Sugii decided to become an animator after watching the film Bambi. He joined Toei Animation at the age of 19 after taking an entrance exam in 1958. He worked as an in-betweener on Hakujaden, Legend of the White Serpent soon after joining the studio.[1] After becoming disillusioned with Toei due to complaints about production staff being unable to propose projects, he quit in 1961 and joined Mushi Pro on hearing that Osamu Tezuka was going to make anime.[2]
1961 featured an exodus of animators from Toei to Mushi Pro following crackdowns on a strike organised by the Toei animator union. Sugii joined Mushi Pro along with his close friends from Toei, Rintaro and Yusaku Sakamoto. At the time the studio was still under construction and animators worked from Tezuka's house. Sugii helped refine Tezuka's rough animation into proper keys on the Tetsuwan Atom (Astro Boy) pilot film. On the Atom TV anime, Sugii was part of the initial rotation of six episode directors, which included Sakamoto, Eiichi Yamamoto, Sugii, Motoaki Ishii, Shûji Konno and Tezuka himself.[3]
In 1964, Sugii along with Atsushi Takagi, Osamu Dezaki, Seiji Okuda and others left Mushi Pro and established studio Art Fresh. Art Fresh handled outsourced episodes of Tetsuwan Atom.[3]
In 1967, Sugii made his directorial debut with Mushi Pro’s television series Adventures of the Monkey King (Goku no Daibôken). His last work at Mushi Pro would be 1973's Belladonna of Sadness, on which he worked as animation director.[4]
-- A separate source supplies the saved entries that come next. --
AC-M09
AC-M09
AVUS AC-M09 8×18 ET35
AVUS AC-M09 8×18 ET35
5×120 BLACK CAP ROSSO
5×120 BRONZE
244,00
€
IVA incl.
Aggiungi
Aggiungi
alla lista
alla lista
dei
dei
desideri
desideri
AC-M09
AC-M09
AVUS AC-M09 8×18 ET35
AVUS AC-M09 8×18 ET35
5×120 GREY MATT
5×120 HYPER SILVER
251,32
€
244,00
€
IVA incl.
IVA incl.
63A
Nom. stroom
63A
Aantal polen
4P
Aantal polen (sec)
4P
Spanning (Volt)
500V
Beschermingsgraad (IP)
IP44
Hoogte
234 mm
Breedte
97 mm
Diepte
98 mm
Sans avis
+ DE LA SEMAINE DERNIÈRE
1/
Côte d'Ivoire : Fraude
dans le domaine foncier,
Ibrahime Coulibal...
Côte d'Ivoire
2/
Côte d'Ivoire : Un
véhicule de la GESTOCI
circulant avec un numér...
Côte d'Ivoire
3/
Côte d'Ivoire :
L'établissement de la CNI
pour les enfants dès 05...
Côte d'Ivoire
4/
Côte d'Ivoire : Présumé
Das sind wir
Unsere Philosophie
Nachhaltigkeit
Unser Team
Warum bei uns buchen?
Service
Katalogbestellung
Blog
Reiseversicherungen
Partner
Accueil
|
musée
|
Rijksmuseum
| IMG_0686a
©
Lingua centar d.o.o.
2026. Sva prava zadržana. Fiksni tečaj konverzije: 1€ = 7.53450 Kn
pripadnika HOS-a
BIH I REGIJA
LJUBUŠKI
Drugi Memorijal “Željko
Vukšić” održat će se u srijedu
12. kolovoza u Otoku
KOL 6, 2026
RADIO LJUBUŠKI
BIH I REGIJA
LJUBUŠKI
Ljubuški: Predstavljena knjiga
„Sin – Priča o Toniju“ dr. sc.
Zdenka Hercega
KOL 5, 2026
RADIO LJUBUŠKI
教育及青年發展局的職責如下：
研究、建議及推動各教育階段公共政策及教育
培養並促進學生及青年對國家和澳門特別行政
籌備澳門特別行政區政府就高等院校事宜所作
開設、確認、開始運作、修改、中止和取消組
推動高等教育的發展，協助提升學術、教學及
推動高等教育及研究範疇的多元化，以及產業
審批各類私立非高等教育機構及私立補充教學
After promoting Manga Nippon Mukashibanashi [ja], Sugii decided to spend some time away from the anime industry, setting off to travel the country from the mid-1970s to the early 1980s before finally returning to helm Night on the Galactic Railroad.[4] He noted, ‘‘I could make
Night on the Galactic Railroad precisely because I had traveled. My approach to
visual expression greatly expanded after these experiences.’’[2] Sugii's approach to the film was to treat "characters and landscapes as equals", exploring the main character Giovanni's emotions through shifts in the environment. While the original novel provides next to no description of the main characters' appearances, Sugii decided to depict them as anthropomorphic cats, as a means of preserving author Kenji Miyazawa's descriptive ambiguity of the characters.[4]
Awards and influence
Sugii received the 2018 Tokyo Anime Award Festival Achievement Award which honors "lifetime achievements in developing technical skills and cultivating new talent" and "invaluable contributions to the advancement of the animation industry on the whole".[5]